Un district scolaire rural de l’État de New York s’apprête à faire entrer en classe un robot humanoïde. La Salamanca City Central School District, située sur le territoire de la Nation Seneca, près de la frontière avec la Pennsylvanie, va déployer une assistante d’enseignement baptisée Sally dès septembre 2026. Il s’agit du premier pilote de ce type dans l’enseignement public américain.
Sally est fabriquée par Realbotix Corporation, une société de Las Vegas spécialisée dans les robots humanoïdes à apparence réaliste. Le coût de l’unité pour le district : 57 000 dollars. Elle sera utilisée dans les cours de terminale dédiés à l’intelligence artificielle, la programmation et la robotique, dans le cadre du programme Woz Ed STEAM, conçu par le cofondateur d’Apple Steve Wozniak.
Un robot aux traits humains, sans jambes fonctionnelles
Sally a des cheveux bruns, une peau en latex et peut bouger ses bras et ses mains. Ses jambes, en revanche, ne se déplacent pas : elle restera assise à son bureau face aux élèves. À la demande du district, son accent a été configuré sur le parler du nord-ouest de l’État de New York, proche du Buffalo.
La plateforme d’IA intégrée s’appelle Optio. Elle permet des conversations naturelles, des expressions faciales et une interaction en temps réel avec les étudiants. Le robot pourra notamment aider les élèves avec leurs devoirs en dehors des heures de cours, selon Realbotix.

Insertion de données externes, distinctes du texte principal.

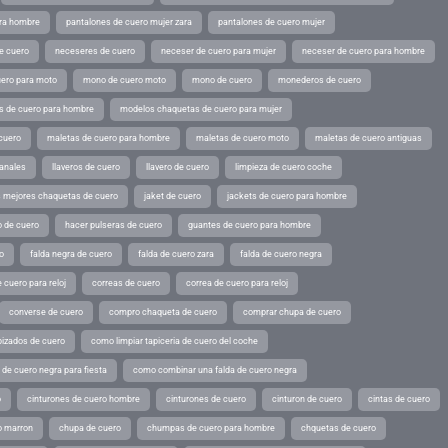
ara hombre
pantalones de cuero mujer zara
pantalones de cuero mujer
e cuero
neceseres de cuero
neceser de cuero para mujer
neceser de cuero para hombre
ero para moto
mono de cuero moto
mono de cuero
monederos de cuero
s de cuero para hombre
modelos chaquetas de cuero para mujer
cuero
maletas de cuero para hombre
maletas de cuero moto
maletas de cuero antiguas
sanales
llaveros de cuero
llavero de cuero
limpieza de cuero coche
s mejores chaquetas de cuero
jaket de cuero
jackets de cuero para hombre
o de cuero
hacer pulseras de cuero
guantes de cuero para hombre
o
falda negra de cuero
falda de cuero zara
falda de cuero negra
 cuero para reloj
correas de cuero
correa de cuero para reloj
converse de cuero
compro chaqueta de cuero
comprar chupa de cuero
pizados de cuero
como limpiar tapiceria de cuero del coche
de cuero negra para fiesta
como combinar una falda de cuero negra
o
cinturones de cuero hombre
cinturones de cuero
cinturon de cuero
cintas de cuero
o marron
chupa de cuero
chumpas de cuero para hombre
chquetas de cuero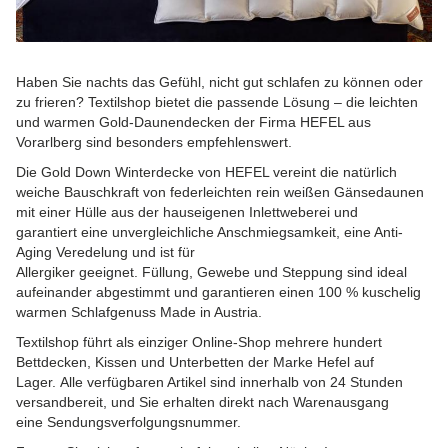
Haben Sie nachts das Gefühl, nicht gut schlafen zu können oder
zu frieren? Textilshop bietet die passende Lösung – die leichten
und warmen Gold-Daunendecken der Firma HEFEL aus
Vorarlberg sind besonders empfehlenswert.
Die Gold Down Winterdecke von HEFEL vereint die natürlich
weiche Bauschkraft von federleichten rein weißen Gänsedaunen
mit einer Hülle aus der hauseigenen Inlettweberei und
garantiert eine unvergleichliche Anschmiegsamkeit, eine Anti-
Aging Veredelung und ist für
Allergiker geeignet. Füllung, Gewebe und Steppung sind ideal
aufeinander abgestimmt und garantieren einen 100 % kuschelig
warmen Schlafgenuss Made in Austria.
Textilshop führt als einziger Online-Shop mehrere hundert
Bettdecken, Kissen und Unterbetten der Marke Hefel auf
Lager. Alle verfügbaren Artikel sind innerhalb von 24 Stunden
versandbereit, und Sie erhalten direkt nach Warenausgang
eine Sendungsverfolgungsnummer.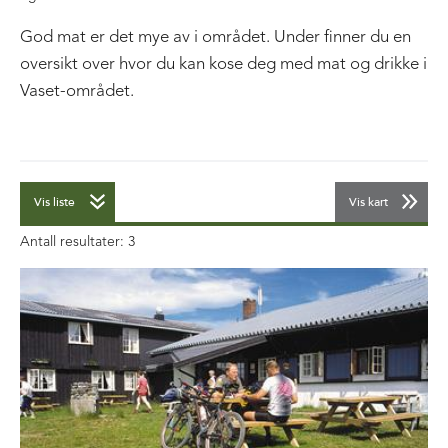
God mat er det mye av i området. Under finner du en
oversikt over hvor du kan kose deg med mat og drikke i
Vaset-området.
Vis liste
Vis kart
Antall resultater:
3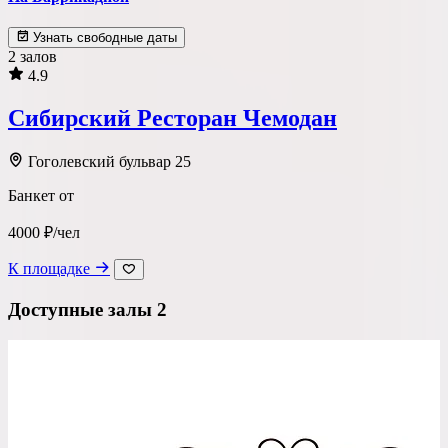
Узнать свободные даты
2 залов
4.9
Сибирский Ресторан Чемодан
Гоголевский бульвар 25
Банкет от
4000 ₽/чел
К площадке
Доступные залы
2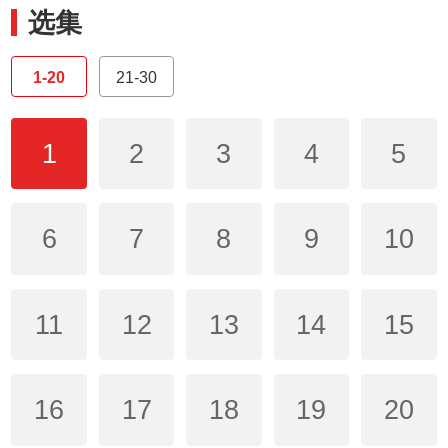
选集
1-20
21-30
1
2
3
4
5
6
7
8
9
10
11
12
13
14
15
16
17
18
19
20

Pourquoi ici, pourquoi maintenant ?
Le choix de Salamanca n’est pas anodin. La communauté est majoritairement autochtone et défavorisée économiquement. Le proviseur du district, le Dr Mark Beehler, défend ce choix en termes d’équité d’accès : l’IA est déjà présente dans les écoles, et donner à ces élèves une exposition concrète aux technologies émergentes est une façon de combler le fossé numérique.
« A un moment donné, les gens se demandaient pourquoi les enseignants auraient besoin d’adresses email. C’est la prochaine itération de ce débat, » a-t-il déclaré au New York Post.
Le district assure que Sally ne remplacera aucun enseignant. Elle ne collecte pas d’informations personnelles, n’enregistre aucune vidéo ni audio, et ne transmet aucune donnée à Realbotix. Deux points sensibles dans un contexte de méfiance croissante envers les technologies en classe.
Un marché qui commence à se structurer
Realbotix propose aussi un modèle plus avancé, la F-Series, à 125 000 dollars. Celle-ci peut tenir debout sur ses deux jambes, mais se déplace quand même sur roues. Sally, elle, reste le modèle d’entrée de gamme destiné aux environnements assis.
Le pilote de Salamanca est regardé par d’autres districts qui se demandent si la technologie est mûre pour l’éducation. Si les retours sont positifs, il pourrait ouvrir la voie à un déploiement plus large de robots humanoïdes dans les établissements scolaires américains, au-delà du seul usage dans les cours de robotique.
Résultat : un robot qui ressemble à un humain, parle avec l’accent local, et enseigne l’IA à des lycéens. L’image est certes symbolique, mais elle illustre une tendance de fond : les humanoïdes commencent à sortir des usines et des labos pour entrer dans la vie quotidienne.